:: DESCRIPTION OF THE TASK ::
A complete, word-for-word restatement of the entries is needed.

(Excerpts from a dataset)
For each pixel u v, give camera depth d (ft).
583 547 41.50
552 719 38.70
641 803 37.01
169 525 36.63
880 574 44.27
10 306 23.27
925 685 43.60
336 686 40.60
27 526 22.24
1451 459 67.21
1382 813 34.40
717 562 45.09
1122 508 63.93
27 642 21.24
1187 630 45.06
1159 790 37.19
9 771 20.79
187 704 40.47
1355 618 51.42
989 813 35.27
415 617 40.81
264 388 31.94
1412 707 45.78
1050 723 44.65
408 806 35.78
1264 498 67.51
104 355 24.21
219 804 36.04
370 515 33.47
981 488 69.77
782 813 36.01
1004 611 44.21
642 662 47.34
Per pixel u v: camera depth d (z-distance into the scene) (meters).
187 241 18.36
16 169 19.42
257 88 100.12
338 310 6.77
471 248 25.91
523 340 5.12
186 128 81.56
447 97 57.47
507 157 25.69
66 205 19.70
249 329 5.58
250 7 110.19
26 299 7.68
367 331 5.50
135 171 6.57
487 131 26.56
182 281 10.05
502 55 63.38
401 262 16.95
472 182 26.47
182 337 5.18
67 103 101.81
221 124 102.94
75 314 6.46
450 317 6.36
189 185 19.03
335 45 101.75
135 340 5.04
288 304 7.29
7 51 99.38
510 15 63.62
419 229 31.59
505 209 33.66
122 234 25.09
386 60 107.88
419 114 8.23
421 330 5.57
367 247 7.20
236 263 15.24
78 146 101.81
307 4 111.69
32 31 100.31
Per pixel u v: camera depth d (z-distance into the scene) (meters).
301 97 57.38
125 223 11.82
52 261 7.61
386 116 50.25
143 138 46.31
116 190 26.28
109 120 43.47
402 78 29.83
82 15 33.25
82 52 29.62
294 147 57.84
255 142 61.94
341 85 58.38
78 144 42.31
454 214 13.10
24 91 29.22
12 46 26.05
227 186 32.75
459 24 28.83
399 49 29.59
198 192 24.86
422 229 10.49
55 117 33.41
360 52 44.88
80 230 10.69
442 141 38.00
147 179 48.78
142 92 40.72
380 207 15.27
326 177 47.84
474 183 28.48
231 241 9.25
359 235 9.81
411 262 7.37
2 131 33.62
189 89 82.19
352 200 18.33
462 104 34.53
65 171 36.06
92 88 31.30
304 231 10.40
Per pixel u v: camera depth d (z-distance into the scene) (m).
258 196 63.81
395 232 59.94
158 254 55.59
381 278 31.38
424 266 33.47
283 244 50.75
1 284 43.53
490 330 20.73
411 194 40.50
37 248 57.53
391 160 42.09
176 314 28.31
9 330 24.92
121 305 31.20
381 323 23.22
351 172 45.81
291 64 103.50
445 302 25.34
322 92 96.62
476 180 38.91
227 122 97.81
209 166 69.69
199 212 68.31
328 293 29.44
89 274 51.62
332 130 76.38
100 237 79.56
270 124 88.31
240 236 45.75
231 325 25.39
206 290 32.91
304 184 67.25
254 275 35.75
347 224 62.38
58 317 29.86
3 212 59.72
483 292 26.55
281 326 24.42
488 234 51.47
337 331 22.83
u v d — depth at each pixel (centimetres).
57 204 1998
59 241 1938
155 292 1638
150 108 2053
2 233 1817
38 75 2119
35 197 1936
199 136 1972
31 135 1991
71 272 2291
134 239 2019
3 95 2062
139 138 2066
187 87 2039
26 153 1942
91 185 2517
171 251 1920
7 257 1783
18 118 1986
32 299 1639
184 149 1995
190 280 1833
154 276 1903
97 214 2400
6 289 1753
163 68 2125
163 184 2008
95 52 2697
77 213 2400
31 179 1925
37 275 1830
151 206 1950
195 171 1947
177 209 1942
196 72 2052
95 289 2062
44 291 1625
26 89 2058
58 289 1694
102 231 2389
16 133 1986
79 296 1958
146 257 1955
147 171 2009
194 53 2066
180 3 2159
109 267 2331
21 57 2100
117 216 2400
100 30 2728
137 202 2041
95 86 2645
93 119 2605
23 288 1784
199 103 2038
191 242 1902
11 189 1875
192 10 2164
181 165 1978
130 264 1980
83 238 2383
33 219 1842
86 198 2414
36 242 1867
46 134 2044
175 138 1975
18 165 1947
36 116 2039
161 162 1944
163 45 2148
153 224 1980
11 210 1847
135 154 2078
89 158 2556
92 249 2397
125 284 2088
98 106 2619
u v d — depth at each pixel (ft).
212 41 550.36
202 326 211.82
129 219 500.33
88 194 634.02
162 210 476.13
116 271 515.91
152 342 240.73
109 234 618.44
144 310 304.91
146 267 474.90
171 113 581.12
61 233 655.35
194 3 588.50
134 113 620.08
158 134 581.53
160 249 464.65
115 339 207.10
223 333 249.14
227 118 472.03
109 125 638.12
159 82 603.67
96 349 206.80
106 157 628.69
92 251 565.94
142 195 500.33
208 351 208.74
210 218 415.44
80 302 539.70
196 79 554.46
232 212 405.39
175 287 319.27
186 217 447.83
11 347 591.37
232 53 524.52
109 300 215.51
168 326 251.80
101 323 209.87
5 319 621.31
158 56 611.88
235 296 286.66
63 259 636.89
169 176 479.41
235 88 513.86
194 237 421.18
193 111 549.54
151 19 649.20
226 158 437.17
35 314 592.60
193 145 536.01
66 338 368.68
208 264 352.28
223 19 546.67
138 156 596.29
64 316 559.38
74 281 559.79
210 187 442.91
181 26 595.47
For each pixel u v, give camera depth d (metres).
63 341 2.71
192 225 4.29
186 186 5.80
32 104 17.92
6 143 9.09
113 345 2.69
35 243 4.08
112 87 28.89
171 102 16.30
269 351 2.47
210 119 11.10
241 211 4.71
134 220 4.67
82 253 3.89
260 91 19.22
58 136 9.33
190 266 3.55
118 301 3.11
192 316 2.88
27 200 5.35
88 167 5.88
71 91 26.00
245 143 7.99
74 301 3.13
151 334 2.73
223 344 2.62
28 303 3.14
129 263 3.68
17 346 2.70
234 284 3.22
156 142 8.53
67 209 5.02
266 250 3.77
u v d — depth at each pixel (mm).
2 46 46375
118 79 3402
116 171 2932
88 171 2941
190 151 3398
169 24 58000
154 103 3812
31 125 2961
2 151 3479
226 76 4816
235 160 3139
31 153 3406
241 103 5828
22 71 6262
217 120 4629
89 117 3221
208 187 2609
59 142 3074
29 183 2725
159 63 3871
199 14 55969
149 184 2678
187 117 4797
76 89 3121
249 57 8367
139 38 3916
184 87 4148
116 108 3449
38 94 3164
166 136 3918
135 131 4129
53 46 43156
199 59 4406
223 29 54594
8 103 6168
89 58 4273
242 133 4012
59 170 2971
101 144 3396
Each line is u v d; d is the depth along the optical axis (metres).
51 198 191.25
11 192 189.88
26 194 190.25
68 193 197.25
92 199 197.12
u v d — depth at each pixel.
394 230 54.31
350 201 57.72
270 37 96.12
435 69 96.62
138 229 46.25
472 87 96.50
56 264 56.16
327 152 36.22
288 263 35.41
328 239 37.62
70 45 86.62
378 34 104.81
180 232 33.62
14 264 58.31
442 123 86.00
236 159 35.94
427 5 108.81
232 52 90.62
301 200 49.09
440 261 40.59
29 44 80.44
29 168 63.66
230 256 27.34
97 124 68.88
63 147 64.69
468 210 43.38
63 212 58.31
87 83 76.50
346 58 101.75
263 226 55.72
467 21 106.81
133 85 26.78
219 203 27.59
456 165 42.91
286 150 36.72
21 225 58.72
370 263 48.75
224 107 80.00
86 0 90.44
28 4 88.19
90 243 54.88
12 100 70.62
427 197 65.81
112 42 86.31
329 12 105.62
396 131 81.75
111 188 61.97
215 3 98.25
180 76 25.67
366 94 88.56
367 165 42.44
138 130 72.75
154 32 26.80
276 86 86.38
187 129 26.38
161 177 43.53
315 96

:: ANSWER SECTION ::
For each pixel u v, give camera depth d (ft).
583 547 41.50
552 719 38.70
641 803 37.01
169 525 36.63
880 574 44.27
10 306 23.27
925 685 43.60
336 686 40.60
27 526 22.24
1451 459 67.21
1382 813 34.40
717 562 45.09
1122 508 63.93
27 642 21.24
1187 630 45.06
1159 790 37.19
9 771 20.79
187 704 40.47
1355 618 51.42
989 813 35.27
415 617 40.81
264 388 31.94
1412 707 45.78
1050 723 44.65
408 806 35.78
1264 498 67.51
104 355 24.21
219 804 36.04
370 515 33.47
981 488 69.77
782 813 36.01
1004 611 44.21
642 662 47.34
Per pixel u v: camera depth d (z-distance into the scene) (meters).
187 241 18.36
16 169 19.42
257 88 100.12
338 310 6.77
471 248 25.91
523 340 5.12
186 128 81.56
447 97 57.47
507 157 25.69
66 205 19.70
249 329 5.58
250 7 110.19
26 299 7.68
367 331 5.50
135 171 6.57
487 131 26.56
182 281 10.05
502 55 63.38
401 262 16.95
472 182 26.47
182 337 5.18
67 103 101.81
221 124 102.94
75 314 6.46
450 317 6.36
189 185 19.03
335 45 101.75
135 340 5.04
288 304 7.29
7 51 99.38
510 15 63.62
419 229 31.59
505 209 33.66
122 234 25.09
386 60 107.88
419 114 8.23
421 330 5.57
367 247 7.20
236 263 15.24
78 146 101.81
307 4 111.69
32 31 100.31
Per pixel u v: camera depth d (z-distance into the scene) (meters).
301 97 57.38
125 223 11.82
52 261 7.61
386 116 50.25
143 138 46.31
116 190 26.28
109 120 43.47
402 78 29.83
82 15 33.25
82 52 29.62
294 147 57.84
255 142 61.94
341 85 58.38
78 144 42.31
454 214 13.10
24 91 29.22
12 46 26.05
227 186 32.75
459 24 28.83
399 49 29.59
198 192 24.86
422 229 10.49
55 117 33.41
360 52 44.88
80 230 10.69
442 141 38.00
147 179 48.78
142 92 40.72
380 207 15.27
326 177 47.84
474 183 28.48
231 241 9.25
359 235 9.81
411 262 7.37
2 131 33.62
189 89 82.19
352 200 18.33
462 104 34.53
65 171 36.06
92 88 31.30
304 231 10.40
Per pixel u v: camera depth d (z-distance into the scene) (m).
258 196 63.81
395 232 59.94
158 254 55.59
381 278 31.38
424 266 33.47
283 244 50.75
1 284 43.53
490 330 20.73
411 194 40.50
37 248 57.53
391 160 42.09
176 314 28.31
9 330 24.92
121 305 31.20
381 323 23.22
351 172 45.81
291 64 103.50
445 302 25.34
322 92 96.62
476 180 38.91
227 122 97.81
209 166 69.69
199 212 68.31
328 293 29.44
89 274 51.62
332 130 76.38
100 237 79.56
270 124 88.31
240 236 45.75
231 325 25.39
206 290 32.91
304 184 67.25
254 275 35.75
347 224 62.38
58 317 29.86
3 212 59.72
483 292 26.55
281 326 24.42
488 234 51.47
337 331 22.83
u v d — depth at each pixel (centimetres).
57 204 1998
59 241 1938
155 292 1638
150 108 2053
2 233 1817
38 75 2119
35 197 1936
199 136 1972
31 135 1991
71 272 2291
134 239 2019
3 95 2062
139 138 2066
187 87 2039
26 153 1942
91 185 2517
171 251 1920
7 257 1783
18 118 1986
32 299 1639
184 149 1995
190 280 1833
154 276 1903
97 214 2400
6 289 1753
163 68 2125
163 184 2008
95 52 2697
77 213 2400
31 179 1925
37 275 1830
151 206 1950
195 171 1947
177 209 1942
196 72 2052
95 289 2062
44 291 1625
26 89 2058
58 289 1694
102 231 2389
16 133 1986
79 296 1958
146 257 1955
147 171 2009
194 53 2066
180 3 2159
109 267 2331
21 57 2100
117 216 2400
100 30 2728
137 202 2041
95 86 2645
93 119 2605
23 288 1784
199 103 2038
191 242 1902
11 189 1875
192 10 2164
181 165 1978
130 264 1980
83 238 2383
33 219 1842
86 198 2414
36 242 1867
46 134 2044
175 138 1975
18 165 1947
36 116 2039
161 162 1944
163 45 2148
153 224 1980
11 210 1847
135 154 2078
89 158 2556
92 249 2397
125 284 2088
98 106 2619
u v d — depth at each pixel (ft).
212 41 550.36
202 326 211.82
129 219 500.33
88 194 634.02
162 210 476.13
116 271 515.91
152 342 240.73
109 234 618.44
144 310 304.91
146 267 474.90
171 113 581.12
61 233 655.35
194 3 588.50
134 113 620.08
158 134 581.53
160 249 464.65
115 339 207.10
223 333 249.14
227 118 472.03
109 125 638.12
159 82 603.67
96 349 206.80
106 157 628.69
92 251 565.94
142 195 500.33
208 351 208.74
210 218 415.44
80 302 539.70
196 79 554.46
232 212 405.39
175 287 319.27
186 217 447.83
11 347 591.37
232 53 524.52
109 300 215.51
168 326 251.80
101 323 209.87
5 319 621.31
158 56 611.88
235 296 286.66
63 259 636.89
169 176 479.41
235 88 513.86
194 237 421.18
193 111 549.54
151 19 649.20
226 158 437.17
35 314 592.60
193 145 536.01
66 338 368.68
208 264 352.28
223 19 546.67
138 156 596.29
64 316 559.38
74 281 559.79
210 187 442.91
181 26 595.47
For each pixel u v, give camera depth d (metres).
63 341 2.71
192 225 4.29
186 186 5.80
32 104 17.92
6 143 9.09
113 345 2.69
35 243 4.08
112 87 28.89
171 102 16.30
269 351 2.47
210 119 11.10
241 211 4.71
134 220 4.67
82 253 3.89
260 91 19.22
58 136 9.33
190 266 3.55
118 301 3.11
192 316 2.88
27 200 5.35
88 167 5.88
71 91 26.00
245 143 7.99
74 301 3.13
151 334 2.73
223 344 2.62
28 303 3.14
129 263 3.68
17 346 2.70
234 284 3.22
156 142 8.53
67 209 5.02
266 250 3.77
u v d — depth at each pixel (mm).
2 46 46375
118 79 3402
116 171 2932
88 171 2941
190 151 3398
169 24 58000
154 103 3812
31 125 2961
2 151 3479
226 76 4816
235 160 3139
31 153 3406
241 103 5828
22 71 6262
217 120 4629
89 117 3221
208 187 2609
59 142 3074
29 183 2725
159 63 3871
199 14 55969
149 184 2678
187 117 4797
76 89 3121
249 57 8367
139 38 3916
184 87 4148
116 108 3449
38 94 3164
166 136 3918
135 131 4129
53 46 43156
199 59 4406
223 29 54594
8 103 6168
89 58 4273
242 133 4012
59 170 2971
101 144 3396
Each line is u v d; d is the depth along the optical axis (metres).
51 198 191.25
11 192 189.88
26 194 190.25
68 193 197.25
92 199 197.12
u v d — depth at each pixel.
394 230 54.31
350 201 57.72
270 37 96.12
435 69 96.62
138 229 46.25
472 87 96.50
56 264 56.16
327 152 36.22
288 263 35.41
328 239 37.62
70 45 86.62
378 34 104.81
180 232 33.62
14 264 58.31
442 123 86.00
236 159 35.94
427 5 108.81
232 52 90.62
301 200 49.09
440 261 40.59
29 44 80.44
29 168 63.66
230 256 27.34
97 124 68.88
63 147 64.69
468 210 43.38
63 212 58.31
87 83 76.50
346 58 101.75
263 226 55.72
467 21 106.81
133 85 26.78
219 203 27.59
456 165 42.91
286 150 36.72
21 225 58.72
370 263 48.75
224 107 80.00
86 0 90.44
28 4 88.19
90 243 54.88
12 100 70.62
427 197 65.81
112 42 86.31
329 12 105.62
396 131 81.75
111 188 61.97
215 3 98.25
180 76 25.67
366 94 88.56
367 165 42.44
138 130 72.75
154 32 26.80
276 86 86.38
187 129 26.38
161 177 43.53
315 96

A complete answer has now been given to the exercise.